[PROVIDED TEXT]:
▬▬▬▬▬▬

# $\int x^{dx}-1=$?

※ This posting is a reorganization of Oden Petersen’s answer to What is $\int x^{dx}-1$? on Quora.

$\int x^{dx}-1$

As soon as you see this equation, you might think, “Is this a joke?”

Not only is it not a familiar form of equation, but it is also customary to write $dx$ at the end of the integral when calculating integrals.

However, if you think about the original meaning of the Riemann integral, you will see that this integral value leads to a valid result.

The reason for writing this post is to share Oden Petersen’s teachings, which focus on the original meaning of integral symbols and explore their essential meanings once again.

Moreover, solving this problem will not only help you think about the original meaning of integrals but also the meaning of differential coefficients and partial integration, making it a faithful example to reconsider the basics of calculus.

# The original meaning of the Riemann integral

The Riemann integral is used to calculate the area under any function.

For example, the Riemann integral can be used to calculate the area of the region bounded by an arbitrary function $f(x)$ and $a\leq x \leq b$, as shown in Figure 1 below.

If we calculate the area of the region in Figure 1, we can express it as follows:

$\int_a^b f(x) dx$

We often overlook the original meaning of the integral symbol $\int$ and the infinitesimal displacement $dx$ and simply think of them as symbols.

Figure 1. The area $S$ of the interval $a\leq x\leq b$ for the function $f(x)$
Source: Wikipedia, Riemann integral

But what is the original meaning of the Riemann integral?

The Riemann integral approximates the area under a function by dividing the domain into small intervals and approximating the area on each small interval using the area of a rectangle.

Figure 2. The Riemann integral can be described as the process of dividing a specific interval into smaller subintervals and calculating the sum of the areas of the rectangles. The number at the top represents the total area of the rectangles that converge to the function's integral.
Source: Wikipedia, Riemann integral

In other words, the original meaning of the Riemann integral can be written as the following equation:

$\int_a^b f(x)dx = \lim_{\Delta x \rightarrow 0}\sum_{x\in[a, b]} f(x) \Delta x$

The integral symbol $\int$ originally came from the symbol $\sum$, and $dx$ represents the length of a very small rectangle’s base that becomes smaller and smaller.

▬▬▬▬▬▬

[GIVEN ENTRIES]:
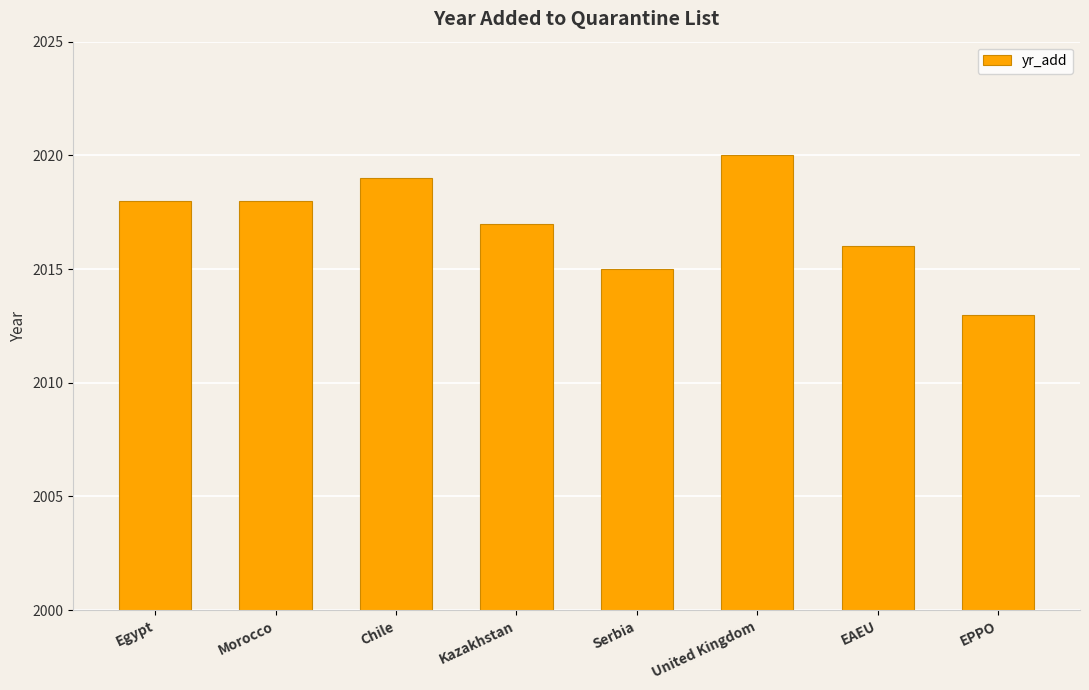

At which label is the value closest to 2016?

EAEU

▬▬▬▬▬▬

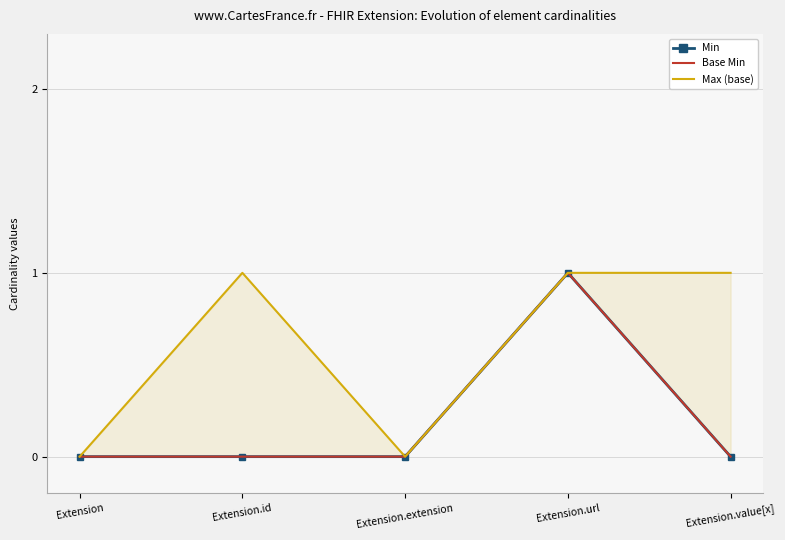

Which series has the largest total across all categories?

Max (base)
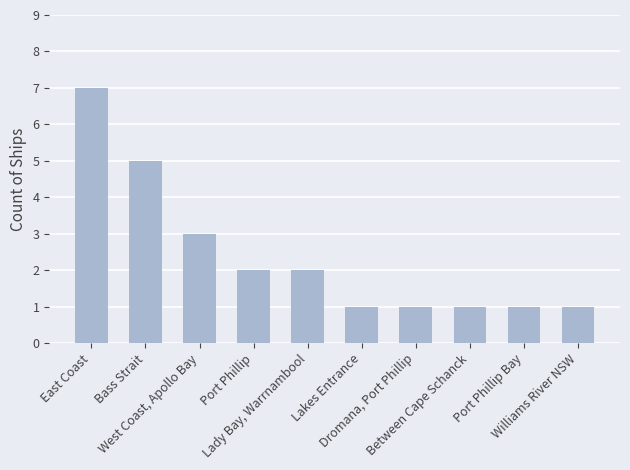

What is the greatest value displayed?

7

▬▬▬▬▬▬

[TASKS TO PERFORM]:
1. Can you shorten the paragraph in the Riemann integral article that begins "Moreover, solving this problem" to one brief sentence that keeps its main facts?
2. Can you carry the Riemann integral article on from its last sentence?

[ANSWERS]:
1. Solving this problem prompts a fresh look at the original meaning of integrals, differential coefficients, and partial integration, making it a faithful example for reconsidering the basics of calculus.

2.
# Detailed Solution

Now, let’s think about the meaning of the Riemann integral and try to solve the following equation:

$\int x^{dx}-1$

Multiplying $dx/dx$ in the numerator and denominator does not affect the result of this equation.

$\Rightarrow \int\frac{x^{dx} - 1}{dx}dx$

Let’s think separately about $(x^{dx} - 1)/dx$.

Since $dx$ is an infinitely small value, we can express it as follows:

$\frac{x^{dx}-1}{dx}$ $= \lim_{n\rightarrow 0}\frac{x^n - 1}{n}$ $=\lim_{n\rightarrow 0}\frac{x^n-x^0}{n-0}$

If we think of $f(n) = x^n$, we can express it in the following form:

$\Rightarrow\lim_{n\rightarrow 0}\frac{f(n)-f(0)}{n-0}$

That is, this equation represents the derivative coefficient of $f(n) = x^n$ with respect to $n$, and specifically asks for the derivative coefficient value when $n=0$. (Note that it is not asking for the derivative coefficient value with respect to $x$.)

In other words, the original equation can be expressed as follows:

$\Rightarrow \frac{d}{dn}x^n\big|_{n = 0}$

Thinking about the derivative of an exponential function,

$\Rightarrow x^n\ln(x)\big|_{n=0}$ $=\ln(x)$

Therefore, the original equation can be written as:

$\int x^{dx}-1 = \int \ln(x)dx$

We can use integration by parts to compute the indefinite integral above. The integration by parts formula is as follows:

$\int f(x)g'(x)dx = f(x)g(x) - \int f'(x)g(x)dx$

Setting $f(x) = \ln(x)$ and $g’(x) = 1$, we get $f’(x) = 1/x$ and $g(x) = x$. Thus,

$Equation\ (13) = x\ln(x)-\int 1 dx$ $=x \ln(x)-x + C$

(where $C$ is the constant of integration)